Um dos maiores escândalos de corrupção envolvendo o poder público no Rio Grande do Sul completa 10 anos em novembro. A investigação sobre a fraude do Detran, à época, escancarou um esquema irregular que envolvia a cúpula do departamento de trânsito, com um total de R$ 44 milhões desviados. A Operação Rodin, como foi batizada, veio à tona graças ao trabalho do procurador Rafael Miron, então com apenas três anos de experiência no Ministério Público Federal. Hoje trabalhando em Curitiba, Miron conta, pela primeira vez, os bastidores da investigação.
Qual foi a gênese dessa investigação?
Quando cheguei em Santa Maria, a intenção era dar um caráter mais proativo ao trabalho do MPF. Todos falavam, na época, sobre a relação suspeita entre a Universidade Federal de Santa Maria (UFSM) e a Fundação de Apoio a Tecnologia e Ciência (Fatec).

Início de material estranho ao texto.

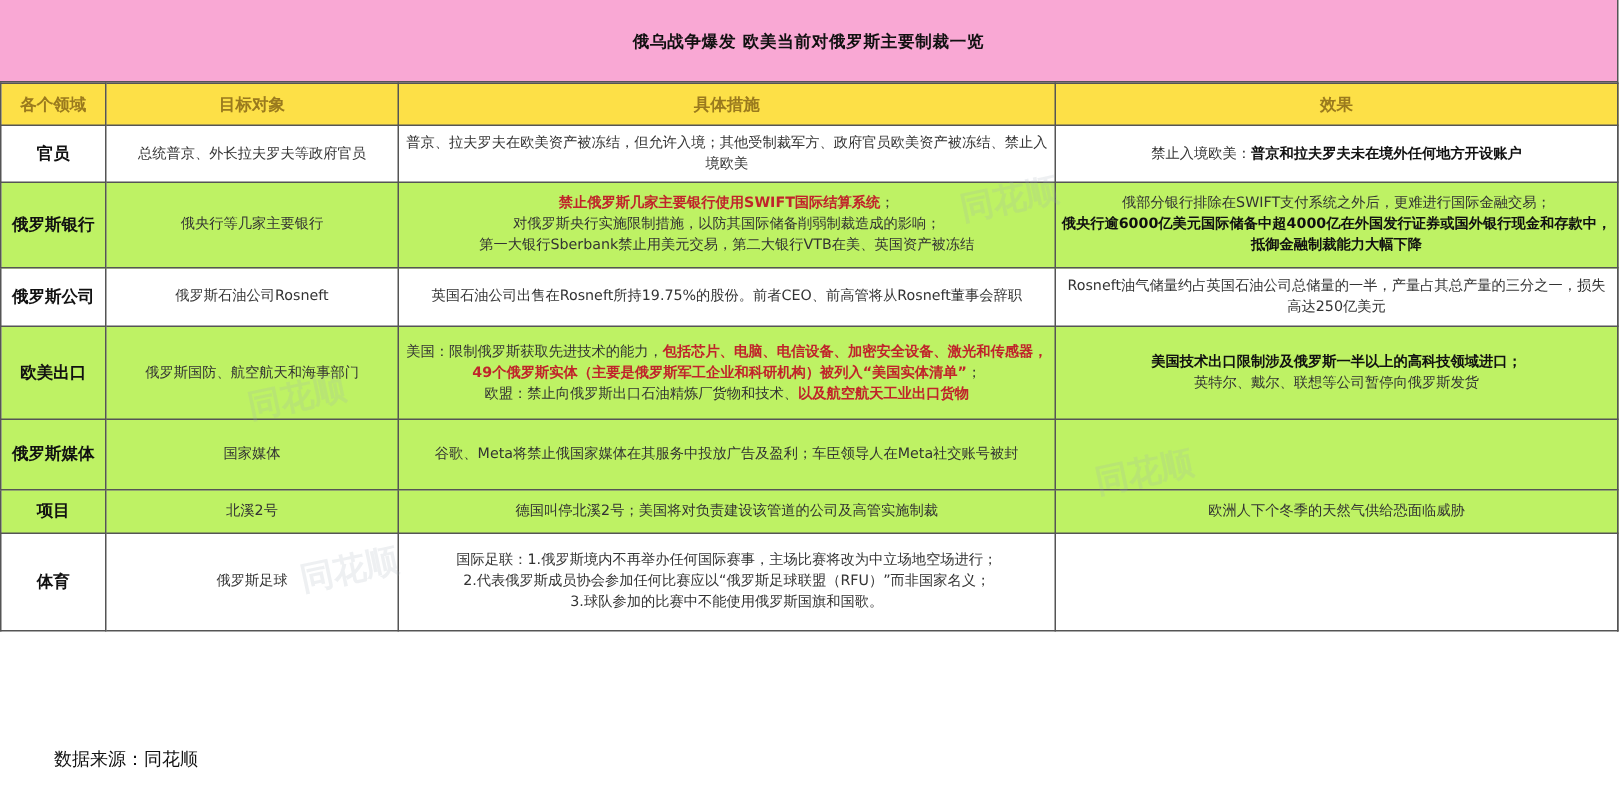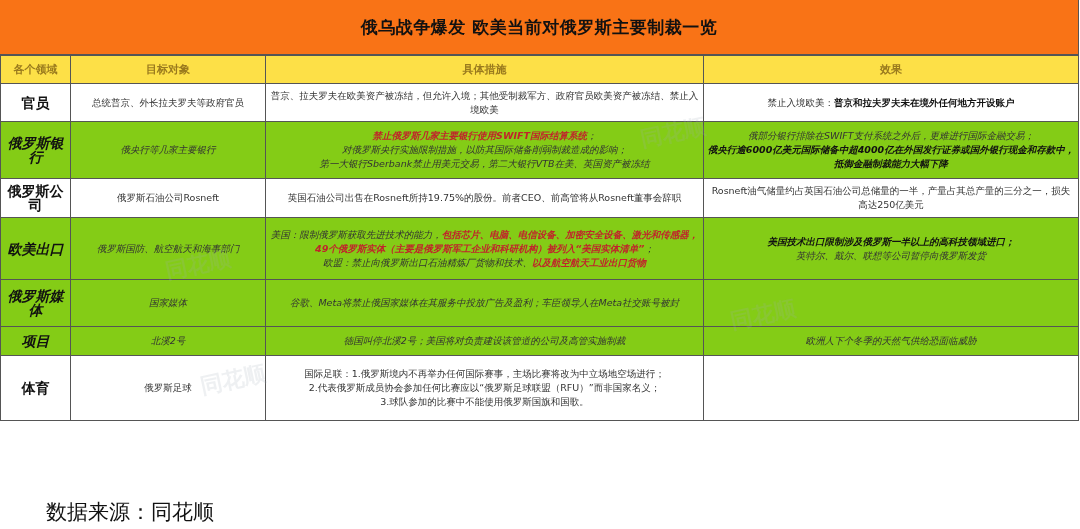--- a/index.html
+++ b/index.html
@@ -5,7 +5,7 @@
   html, body { margin:0; padding:0; }
   body { width:1080px; height:529px; background:#ffffff; font-family:"DejaVu Sans", sans-serif; overflow:hidden; position:relative; }
   .sheet { position:absolute; left:0; top:0; width:1078px; border-right:1px solid #555; }
-  .title { height:54px; background:#f97316; border-bottom:1px solid #555; display:flex; align-items:center; justify-content:center; font-weight:bold; font-size:17px; color:#111; letter-spacing:0.5px; }
+  .title { height:54px; background:#f9a8d4; border-bottom:1px solid #555; display:flex; align-items:center; justify-content:center; font-weight:bold; font-size:11px; color:#111; letter-spacing:0.5px; }
   table { border-collapse:collapse; width:1078px; table-layout:fixed; }
   td, th { border:1px solid #555; text-align:center; vertical-align:middle; padding:0 3px; font-size:9.5px; color:#333; line-height:14px; }
   th { height:27px; background:#fde047; color:#9a7a1e; font-weight:bold; font-size:11px; }

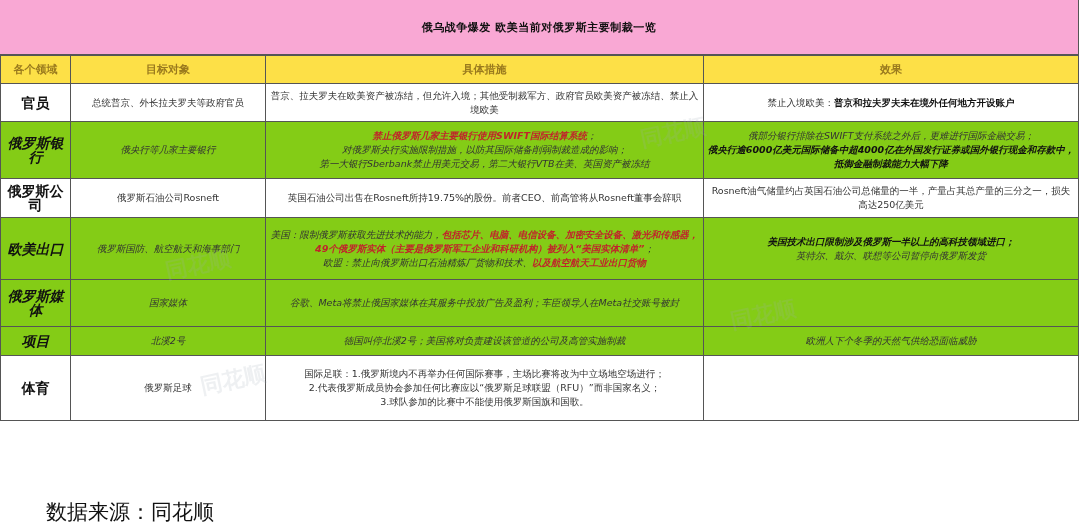--- a/index.html
+++ b/index.html
@@ -9,7 +9,7 @@
   table { border-collapse:collapse; width:1078px; table-layout:fixed; }
   td, th { border:1px solid #555; text-align:center; vertical-align:middle; padding:0 3px; font-size:9.5px; color:#333; line-height:14px; }
   th { height:27px; background:#fde047; color:#9a7a1e; font-weight:bold; font-size:11px; }
-  td.cat { font-weight:bold; color:#111; font-size:14px; }
+  td.cat { font-weight:bold; color:#111; font-size:11px; }
   tr.alt td { background:#84cc16;font-style:italic; }
   .red { color:#c0242b; font-weight:bold; }
   .bold { color:#111; font-weight:bold; }

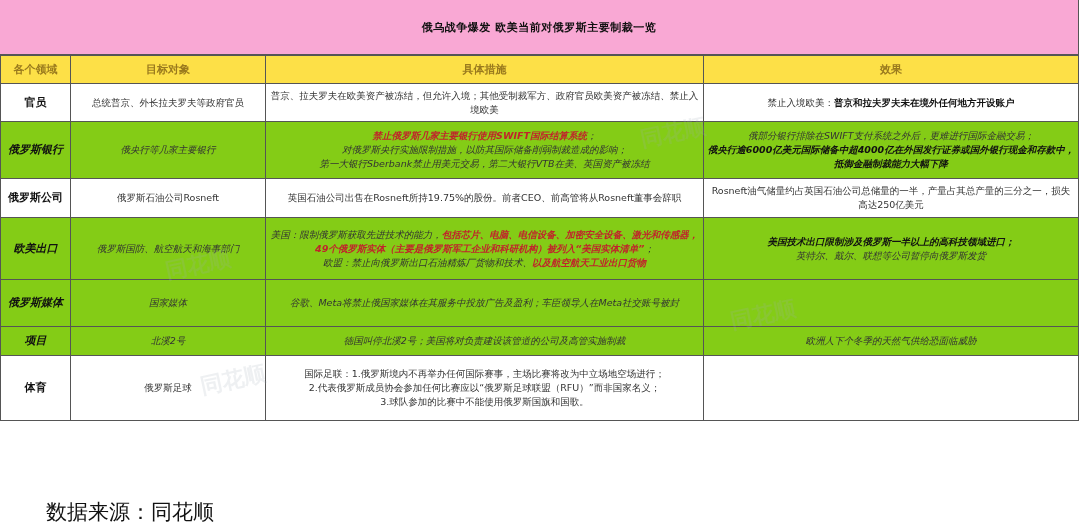--- a/index.html
+++ b/index.html
@@ -10,7 +10,7 @@
   td, th { border:1px solid #555; text-align:center; vertical-align:middle; padding:0 3px; font-size:9.5px; color:#333; line-height:14px; }
   th { height:27px; background:#fde047; color:#9a7a1e; font-weight:bold; font-size:11px; }
   td.cat { font-weight:bold; color:#111; font-size:11px; }
-  tr.alt td { background:#84cc16;font-style:italic; }
+  tr.alt td { background:#bef264; }
   .red { color:#c0242b; font-weight:bold; }
   .bold { color:#111; font-weight:bold; }
   .footer { position:absolute; left:46px; top:498px; font-size:21px; color:#111; }

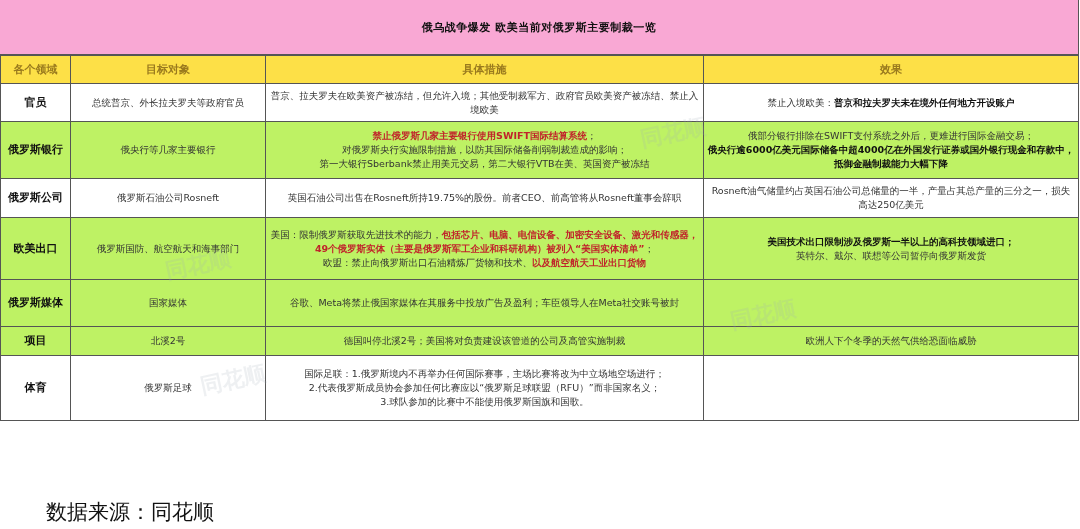--- a/index.html
+++ b/index.html
@@ -13,7 +13,7 @@
   tr.alt td { background:#bef264; }
   .red { color:#c0242b; font-weight:bold; }
   .bold { color:#111; font-weight:bold; }
-  .footer { position:absolute; left:46px; top:498px; font-size:21px; color:#111; }
+  .footer { position:absolute; left:36px; top:498px; font-size:12px; color:#111; }
   .wm { position:absolute; font-size:22px; color:rgba(160,170,185,0.18); font-weight:bold; transform:rotate(-12deg); pointer-events:none; }
 </style>
 </head>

Aí comecei a investigar uma série de coisas, todas sem relevância aparente. Ao cruzar dados e olhar com mais atenção, comecei a ver que os contratos da universidade que envolviam os maiores valores sempre eram com as mesmas empresas. Foi isso que chamou minha atenção.
Nenhum órgão de fiscalização notou isso?
O TCU já tinha identificado irregularidades administrativas. Quando o governo Yeda Crusius assumiu, em 2007, foi gerada uma instabilidade no esquema com a troca de dirigentes do Detran. Os integrantes do núcleo principal queriam excluir o Lair Ferst (empresário que mediou o primeiro contrato do Detran com a Fatec) porque acreditavam que ele ganhava um dinheirão e não fazia nada. Esse movimento coincidiu com a saída do então secretário de Segurança, Enio Bacci, que deu uma entrevista dizendo que “havia muitas irregularidades no Detran”. Naquela época (abril de 2007) eu já estava com investigação em andamento.
Houve algum movimento da universidade com o início das investigações?
Quando a investigação começou a ficar clara, a UFSM me chamou para uma reunião com todos os pró-reitores, que me encheram de perguntas. Mas fui extremamente duro com eles, avisando que investigaria todos os contratos vigentes. Dias depois, fui procurado por um professor que queria denunciar uma irregularidade. Ele contou que antes nunca havia sentido segurança em outra autoridade. A investigação ampla, que chegou a diferentes núcleos, começou ali.
Quando foi que o senhor entendeu que a operação Rodin era grande?
Quando identificamos os contratos do Lair Ferst. Minha percepção foi de que 40% eram propina. Só as empresas do Lair Ferst levavam 20%. E, em cima disso, ele ainda ganhava na recontratação de terceirizadas.
A operação juntou vários órgãos de fiscalização. Como se deu essa união de forças?
Na análise dos contratos de licitação, vi um ofício do procurador Geraldo Da Camino (do Ministério Público de Contas) solicitando informações desses contratos. Procurei-o, e ele me disse: "não arquiva, aqui tem rolo grande".
Um dos condenados, o ex-presidente do Tribunal de Contas João Luiz Vargas, escreveu um livro classificando a rRodin como "conspiração política". O ex-reitor da UFSM, Paulo Sarkis, fez palestras atacando a investigação. Isso o incomodou?
Não. Nunca li esse livro, nem vi uma palestra do Sarkis. Meus colegas diziam: "Tu podias ajuizar ação contra eles". Mas para que rememorar isso? Eles têm de se defender na Justiça. Essa história de perseguição política é um absurdo. Chegaram a falar que investigamos o contrato do PSDB e esquecemos o do governo anterior, que era do PMDB. Às vezes, não há como retroagir 30 anos em uma investigação.
Garanto que, se fosse hoje, a metade dos envolvidos estaria presa. Teríamos mais delações. O sistema brasileiro de persecução criminal ainda é falho, mas a possibilidade de anular provas era grande. Mudou muito com a Lava-Jato, mas ainda são necessários ajustes para garantir punições.
Rafael Miron
Procurador do MPF
Que lição a Rodin deixou?
Reforçou a credibilidade do MPF. E de vários órgãos. O Ministério Público de Contas nunca havia participado de uma investigação conjunta nesses moldes.
Houve frustração?
Sim. O caso completa 10 anos em 2017. Tem alguém preso? Ninguém.
Na ação criminal, houve condenações em segunda instância.
Sim, mas houve novo recurso em junho de 2016. A Justiça ainda é muito demorada em relação a isso.
Se a Rodin eclodisse agora, seria diferente?
Garanto que, se fosse hoje, a metade dos envolvidos estaria presa. Teríamos mais delações. O sistema brasileiro de persecução criminal ainda é falho, mas a possibilidade de anular provas era grande. Mudou muito com a Lava-Jato, mas ainda são necessários ajustes para garantir punições. Outra coisa: a prisão cautelar para crimes financeiros não sofreu alteração na lei, mas a Justiça passou a reconhecer essa possibilidade. Na época da Rodin, se não estivesse matando alguém, não se dava prisão preventiva.